▶ Action item: The answer is a single number: the count of lines in the records below that contain the word "coordinates".

▶ Given data:
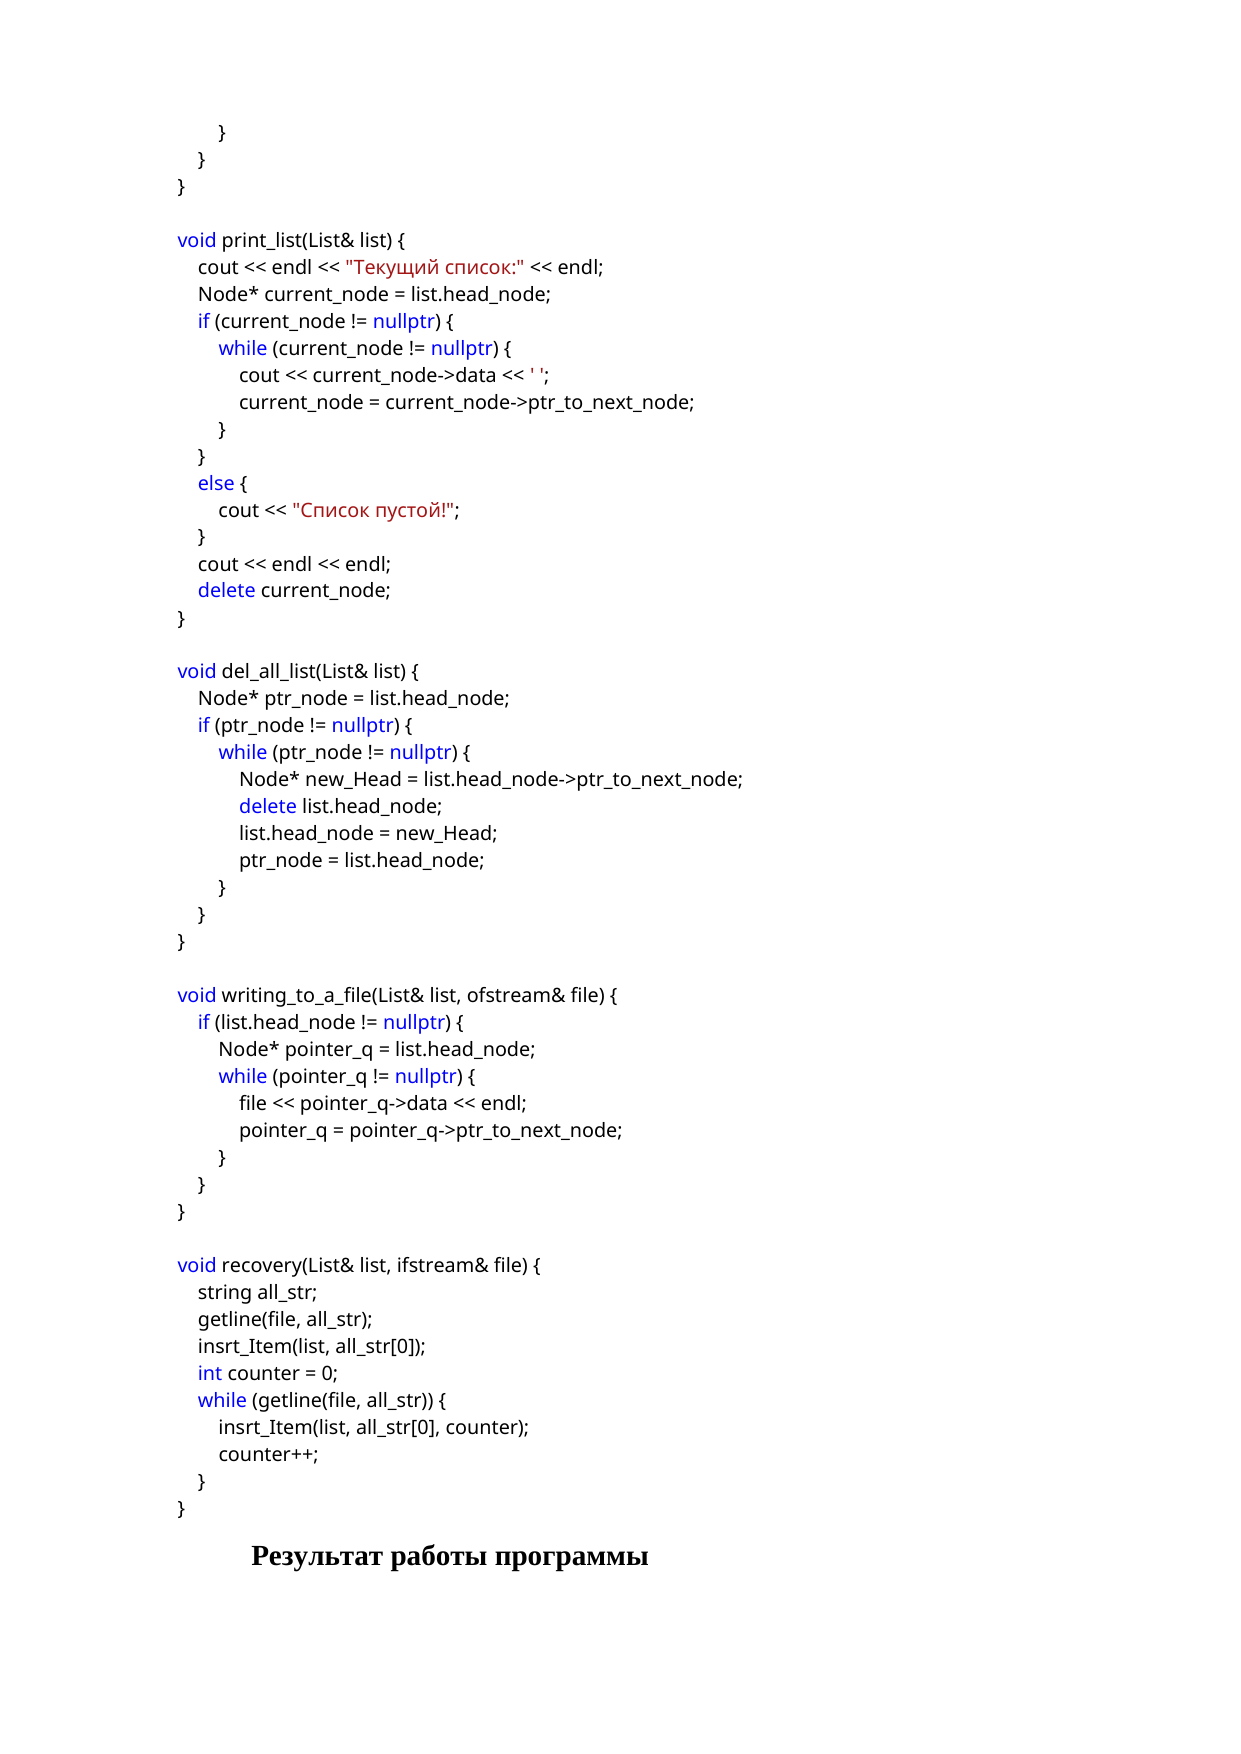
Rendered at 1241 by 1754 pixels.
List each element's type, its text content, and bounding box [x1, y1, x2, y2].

text } [177, 442, 1152, 469]
text } [177, 1143, 1152, 1170]
text while (current_node != nullptr) { [177, 334, 1152, 361]
text } [177, 172, 1152, 199]
text list.head_node = new_Head; [177, 819, 1152, 847]
text } [177, 523, 1152, 550]
text } [177, 1170, 1152, 1197]
text } [177, 604, 1152, 631]
text pointer_q = pointer_q->ptr_to_next_node; [177, 1116, 1152, 1143]
text file << pointer_q->data << endl; [177, 1089, 1152, 1116]
text } [177, 1197, 1152, 1224]
text Node* ptr_node = list.head_node; [177, 685, 1152, 712]
text counter++; [177, 1440, 1152, 1467]
text string all_str; [177, 1278, 1152, 1305]
text insrt_Item(list, all_str[0], counter); [177, 1413, 1152, 1440]
text cout << current_node->data << ' '; [177, 361, 1152, 388]
subtitle Результат работы программы [177, 1538, 1152, 1571]
text void recovery(List& list, ifstream& file) { [177, 1251, 1152, 1278]
text void print_list(List& list) { [177, 226, 1152, 253]
text while (getline(file, all_str)) { [177, 1386, 1152, 1413]
text insrt_Item(list, all_str[0]); [177, 1332, 1152, 1359]
text void writing_to_a_file(List& list, ofstream& file) { [177, 981, 1152, 1008]
text delete list.head_node; [177, 793, 1152, 819]
text } [177, 145, 1152, 172]
text void del_all_list(List& list) { [177, 658, 1152, 685]
text } [177, 901, 1152, 927]
text else { [177, 469, 1152, 496]
text Node* new_Head = list.head_node->ptr_to_next_node; [177, 766, 1152, 793]
text delete current_node; [177, 577, 1152, 604]
text if (ptr_node != nullptr) { [177, 712, 1152, 739]
text while (pointer_q != nullptr) { [177, 1062, 1152, 1089]
text cout << endl << "Текущий список:" << endl; [177, 253, 1152, 280]
text ptr_node = list.head_node; [177, 847, 1152, 873]
text if (list.head_node != nullptr) { [177, 1008, 1152, 1035]
text } [177, 873, 1152, 901]
text current_node = current_node->ptr_to_next_node; [177, 388, 1152, 415]
text Node* current_node = list.head_node; [177, 280, 1152, 307]
text Node* pointer_q = list.head_node; [177, 1035, 1152, 1062]
text cout << endl << endl; [177, 550, 1152, 577]
text } [177, 415, 1152, 442]
text } [177, 1494, 1152, 1521]
text cout << "Список пустой!"; [177, 496, 1152, 523]
text } [177, 118, 1152, 145]
text int counter = 0; [177, 1359, 1152, 1386]
text getline(file, all_str); [177, 1305, 1152, 1332]
text while (ptr_node != nullptr) { [177, 739, 1152, 766]
text } [177, 927, 1152, 954]
text if (current_node != nullptr) { [177, 307, 1152, 334]
text } [177, 1467, 1152, 1494]
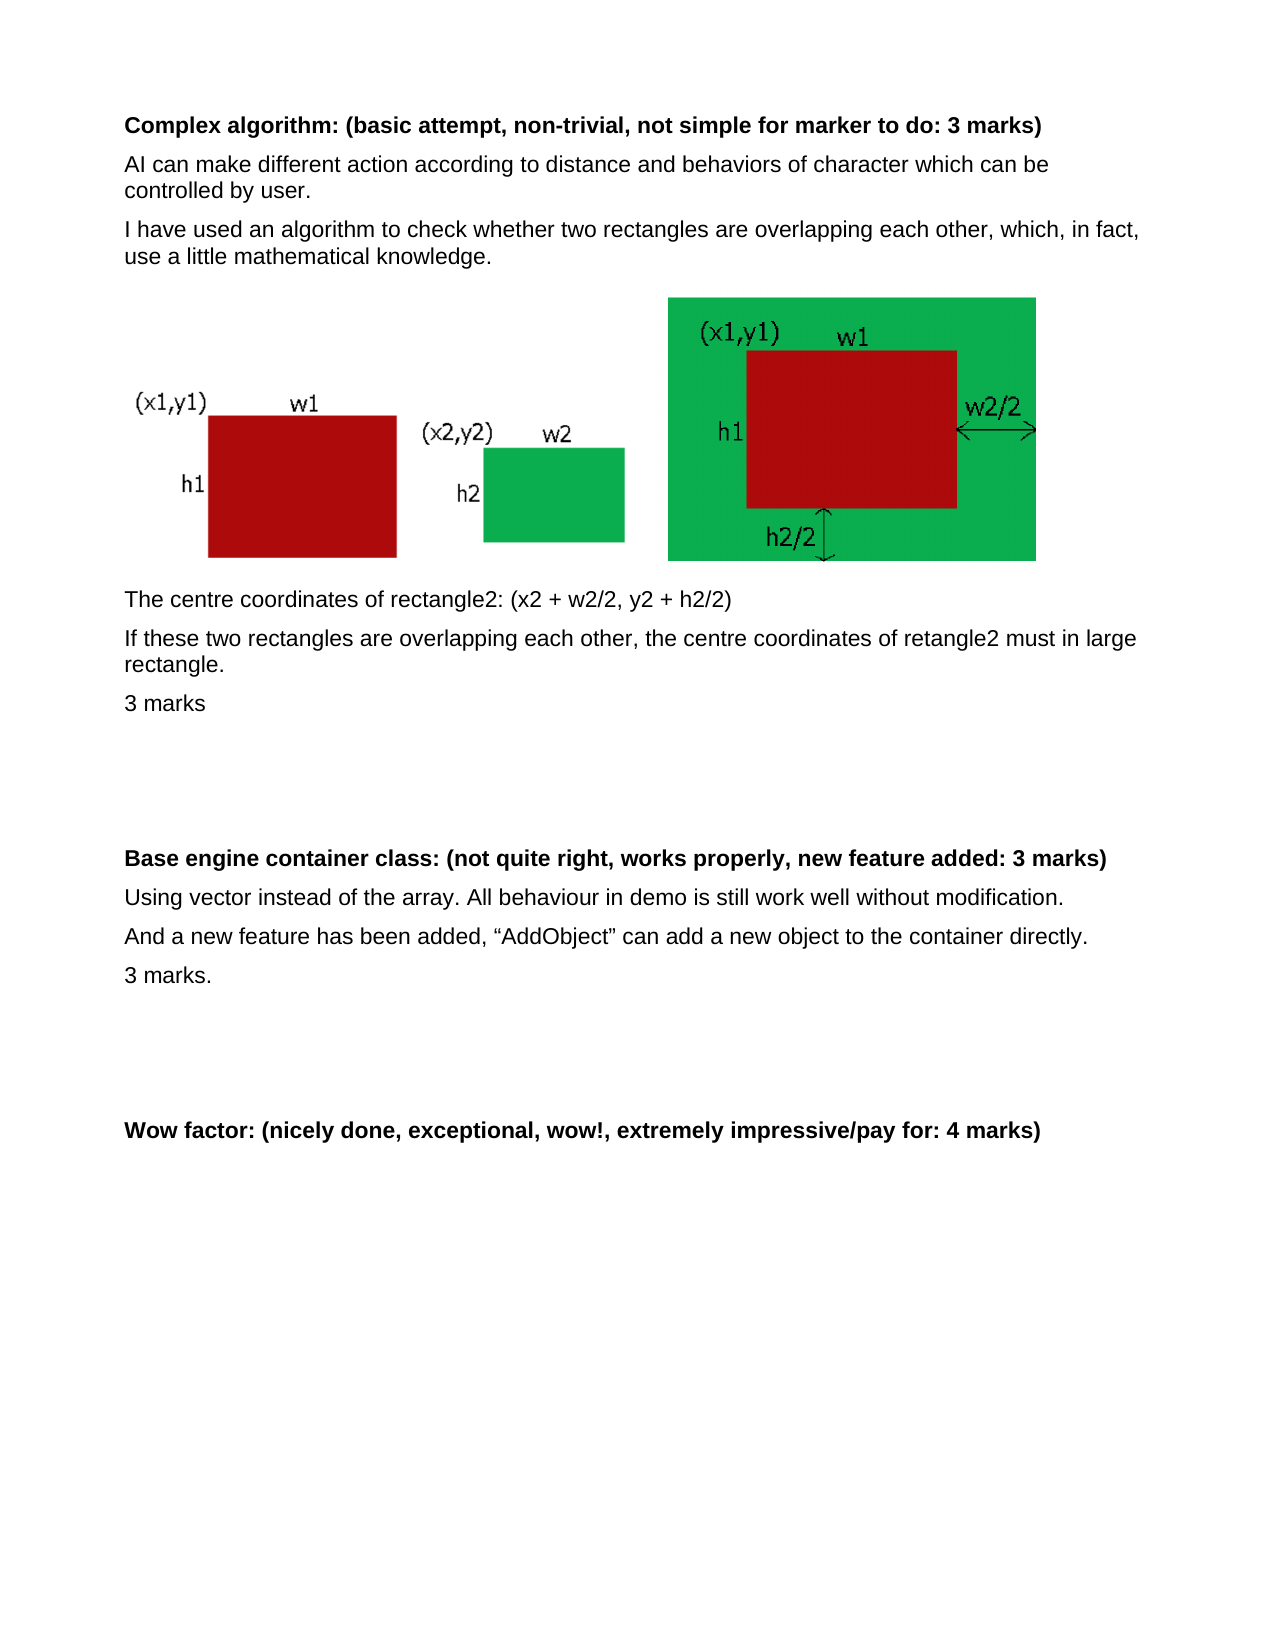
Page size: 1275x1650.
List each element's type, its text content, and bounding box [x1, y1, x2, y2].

text The centre coordinates of rectangle2: (x2 + w2/2, y2 + h2/2) [124, 586, 1151, 612]
text Base engine container class: (not quite right, works properly, new feature added: 3 marks) [124, 845, 1151, 872]
text Using vector instead of the array. All behaviour in demo is still work well without modification. [124, 884, 1151, 910]
text 3 marks [124, 690, 1151, 716]
text 3 marks. [124, 962, 1151, 988]
text Complex algorithm: (basic attempt, non-trivial, not simple for marker to do: 3 marks) [124, 112, 1151, 138]
text AI can make different action according to distance and behaviors of character which can be controlled by user. [124, 151, 1151, 204]
text Wow factor: (nicely done, exceptional, wow!, extremely impressive/pay for: 4 marks) [124, 1117, 1151, 1143]
text If these two rectangles are overlapping each other, the centre coordinates of retangle2 must in large rectangle. [124, 624, 1151, 677]
text I have used an algorithm to check whether two rectangles are overlapping each other, which, in fact, use a little mathematical knowledge. [124, 216, 1151, 269]
text And a new feature has been added, “AddObject” can add a new object to the container directly. [124, 923, 1151, 949]
picture [124, 373, 639, 574]
picture [651, 281, 1050, 574]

▶ Exercise output: 2